I am trying to run a spark application which is reading data from hive tables into dataframes and joining them. When i try to run the dataframe individually in spark shell then all joins works fine and i am able to persist data in ORC format in HDFS.
But when i run it as an application using spark submit i am getting below mentioned error.
Missing an output location for shuffle 2
I did a research on this and found this to be related to Memory issue. I am not getting that why this error is not coming in spark shell even with the same configuration and i am able to persist everything.

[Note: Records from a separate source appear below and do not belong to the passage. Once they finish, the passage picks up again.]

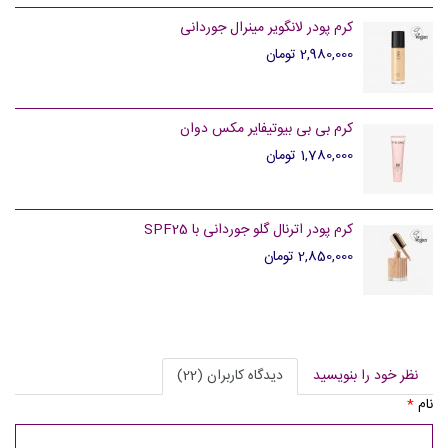
کرم پودر لانگویر مینرال جوردانی
2,980,000 تومان
کرم بی بی بیوتیفایر مکس دوان
1,780,000 تومان
کرم پودر اترنال گلو جوردانی با SPF25
2,850,000 تومان
نظر خود را بنویسید
دیدگاه کاربران (22)
نام
*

Command i am using to run application is mentioned below
spark-submit --master yarn-client --driver-memory 10g --num-executors 3 --executor-memory 10g --executor-cores 2 --class main.scala.test.Cences --files /usr/hdp/current/spark-client/conf/hive-site.xml --jars /usr/hdp/current/spark-client/lib/datanucleus-api-jdo-3.2.6.jar,/usr/hdp/current/spark-client/lib/datanucleus-rdbms-3.2.9.jar,/usr/hdp/current/spark-client/lib/datanucleus-core-3.2.10.jar /home/talend/test_2.11-0.0.1.jar
My cluster configuration is
2 Master Nodes, 3 slave nodes(4 cores and 28 GB each) and 1 Edge Node.
Hive tables from which i am reading data are of around 150 MB (very less) in size which is very less as compared to the memory i am giving to spark programs.
I am calling following dataframes functions i.e. saveAsTable(), write.format(), persist() in between in application.
Any suggestions would really be helpful?